* _Text segment_
((

From the Vault: An ambitious classical-music website was launched in 2001, when andante.com offered essays, reviews, streaming music, and even its own boutique label. Even better, it commissioned several articles from me during its heyday and paid well and on time. But the work dried up two years later, after it was taken over by a French music entity, and in 2006, the site itself went dark. Here's a CD review I wrote ten years ago. The recording is still in print, so you have no excuse not to procure it.
The Segovia Collection
Andrés Segovia, guitar
Symphony of the Air | Enrique Jorda, conductor
(Deutsche Grammophon)
WHEN ANDRÉS SEGOVIA made his American recital debut in 1928, the audience at New York’s intimate Town Hall was filled with jazz and classical players alike. The former were the most immediately enthusiastic – and you can still hear that enthusiasm in recordings by jazz players like Eddie Lang and George Van Eps. Segovia’s classical legacy, in which the self-taught guitarist used his fingertips (and nails) to produce a unique array of tone colors, was passed to many, many younger players, John Williams and Oscar Ghiglia notable among them.
DG’s handsome four-CD collection gathers material recorded for Decca between 1952 and 1969, material that has had some previous CD issues but that never sounded this good. Most of it was produced by Israel Horowitz, who diligently worked with the temperamental maestro to create recordings that hold up excellently today.
Disc one comprises three concertos, two of which were written for Segovia. He premiered Ponce’s Concierto del Sur in 1941, and is saluted in the title of Rodrigo’s Fantasia para un gentilhombre, written in 1954. They were recorded in 1958 with Enrique Jorda conducting the Symphony of the Air (as the post-Toscanini NBC Symphony was known); three years later, the same forces got together to record Boccherini’s lively Cello Concerto No. 6 (transcribed by Gaspar Cassadó).

))

* _Provided material_
((

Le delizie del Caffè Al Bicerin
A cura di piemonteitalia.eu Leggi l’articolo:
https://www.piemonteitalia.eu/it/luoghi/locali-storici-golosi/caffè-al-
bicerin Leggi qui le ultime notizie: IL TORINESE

))

* _Using the information_
1. According to the Segovia review, in what year did Andrés Segovia make his American recital debut?
2. Reproduce the part of the Segovia review that opens with the words containing "DG’s handsome four-CD" and closes with "up excellently today.".
3. List the three concertos that the Segovia review says make up disc one of the collection.

* _Answers for the exercise_
1. 1928

2.
DG’s handsome four-CD collection gathers material recorded for Decca between 1952 and 1969, material that has had some previous CD issues but that never sounded this good. Most of it was produced by Israel Horowitz, who diligently worked with the temperamental maestro to create recordings that hold up excellently today.

3.
- Ponce's Concierto del Sur
- Rodrigo's Fantasia para un gentilhombre
- Boccherini's Cello Concerto No. 6